Pós-CES: mais uma guerra de displays

Ainda a CES (e certamente falaremos muito do evento nas próximas semanas): nosso enviado especial JULIO COHEN produziu diversos vídeos, mostrando especialmente a enorme variedade de TVs que desfilaram em Las Vegas (vejam aqui). E, embora alguns sejam protótipos, já é possível delinear as tendências daqui para frente.

Basicamente, há hoje cinco tipos de display:

LCD – É o mais antigo e domina o mercado mundial, mas aparentemente não tem muito o que evoluir. Para facilitar o marketing, a indústria adotou a denominação “LED”, referência ao painel de iluminação interna desses TVs (antes, eram lâmpadas). Talvez seja mais correto manter “LED-LCD”, ou “LCD-LED”.

OLED – Está em expansão e, no momento, é considerada a tecnologia com melhor performance. Substitui os leds comuns por elementos orgânicos, que produzem a própria luz e, por isso, dispensam o tal painel interno.

◆ **DADOS DE ORIGEM**
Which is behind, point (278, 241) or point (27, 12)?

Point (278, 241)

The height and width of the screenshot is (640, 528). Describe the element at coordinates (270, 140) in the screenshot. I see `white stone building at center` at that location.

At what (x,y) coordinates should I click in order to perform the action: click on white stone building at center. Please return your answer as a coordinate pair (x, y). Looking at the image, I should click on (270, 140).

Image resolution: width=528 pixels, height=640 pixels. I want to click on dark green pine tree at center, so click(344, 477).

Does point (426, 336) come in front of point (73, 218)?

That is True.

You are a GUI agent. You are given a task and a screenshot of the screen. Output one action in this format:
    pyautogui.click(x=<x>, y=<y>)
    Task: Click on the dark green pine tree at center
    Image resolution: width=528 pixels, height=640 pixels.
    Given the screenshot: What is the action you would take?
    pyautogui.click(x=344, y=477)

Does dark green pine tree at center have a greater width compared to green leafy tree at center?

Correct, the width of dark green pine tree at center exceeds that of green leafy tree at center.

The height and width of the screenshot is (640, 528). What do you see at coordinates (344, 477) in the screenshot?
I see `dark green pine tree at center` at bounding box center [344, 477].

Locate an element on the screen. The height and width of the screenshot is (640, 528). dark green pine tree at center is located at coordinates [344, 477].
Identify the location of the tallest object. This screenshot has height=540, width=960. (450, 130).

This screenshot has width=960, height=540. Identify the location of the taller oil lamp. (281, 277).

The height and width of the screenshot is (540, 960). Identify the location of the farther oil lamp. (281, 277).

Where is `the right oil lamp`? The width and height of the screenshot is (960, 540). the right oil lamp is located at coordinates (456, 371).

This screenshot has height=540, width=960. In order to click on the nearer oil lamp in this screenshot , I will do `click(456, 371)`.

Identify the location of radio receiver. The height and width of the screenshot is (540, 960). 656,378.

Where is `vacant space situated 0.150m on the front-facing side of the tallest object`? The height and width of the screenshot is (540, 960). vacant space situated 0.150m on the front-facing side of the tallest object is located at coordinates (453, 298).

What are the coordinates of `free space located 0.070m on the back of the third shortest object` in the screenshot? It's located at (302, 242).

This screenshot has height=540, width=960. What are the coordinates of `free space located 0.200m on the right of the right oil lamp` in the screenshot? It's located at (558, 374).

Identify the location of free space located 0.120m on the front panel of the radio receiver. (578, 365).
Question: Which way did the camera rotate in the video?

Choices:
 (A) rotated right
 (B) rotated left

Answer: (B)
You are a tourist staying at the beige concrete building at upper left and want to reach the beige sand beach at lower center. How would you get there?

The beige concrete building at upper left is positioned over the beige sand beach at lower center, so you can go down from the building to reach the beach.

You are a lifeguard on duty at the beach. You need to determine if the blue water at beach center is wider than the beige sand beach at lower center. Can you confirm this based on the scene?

◆ **QUESTÕES DE LEITURA**
**A)** Liste os nomes, além de "LCD", que o trecho sobre displays usa para os TVs desse tipo.
**B)** Retome o trecho sobre displays, continuando-o a partir da última frase.
Os registros não são necessários para estas tarefas.

◆ **RESPOSTAS DO EXERCÍCIO**
**A)** "LED", "LED-LCD" e "LCD-LED".

**B)**
Pontos Quânticos – Sem dúvida um aprimoramento em relação ao LCD: embora ainda dependendo de iluminação interna, utiliza nanocristais para formação da imagem. São os QDs (Quantum Dots), elementos inorgânicos com altíssima sensibilidade para transformar impulsos elétricos em variações de luz. Samsung e TCL utilizam a marca “QLED”, mas Sony e LG também possuem TVs desse tipo.

Laser TV – Aqui, é preciso cuidado para evitar confusão: o “TV” é, na verdade, um conjunto composto por tela e módulo de projeção. Neste, uma unidade óptica à base de laser projeta luz de altíssima intensidade sobre um painel interno de LCD; com lentes especiais, a imagem é direcionada a uma tela também ultra-sensível.

MicroLED – A novidade exibida na CES pela Samsung propõe uma alternativa ao OLED, da rival LG. Os elementos que formam a imagem são microscópicos, emissivos e inorgânicos, ou seja, emitem a própria luz e teoricamente possuem maior estabilidade e durabilidade.

Essa última característica foi muito realçada pela Samsung durante o evento, com base no fato de que os TVs OLED se deterioram com o tempo, o que ainda está por ser provado. Toda tecnologia nova exige um período de maturação, e somente após alguns anos a experiência prática confirma (ou não) esse tipo de deficiência. Teremos que ver isso daqui a alguns anos, tanto nos OLED quanto nos MicroLED e nos QLED.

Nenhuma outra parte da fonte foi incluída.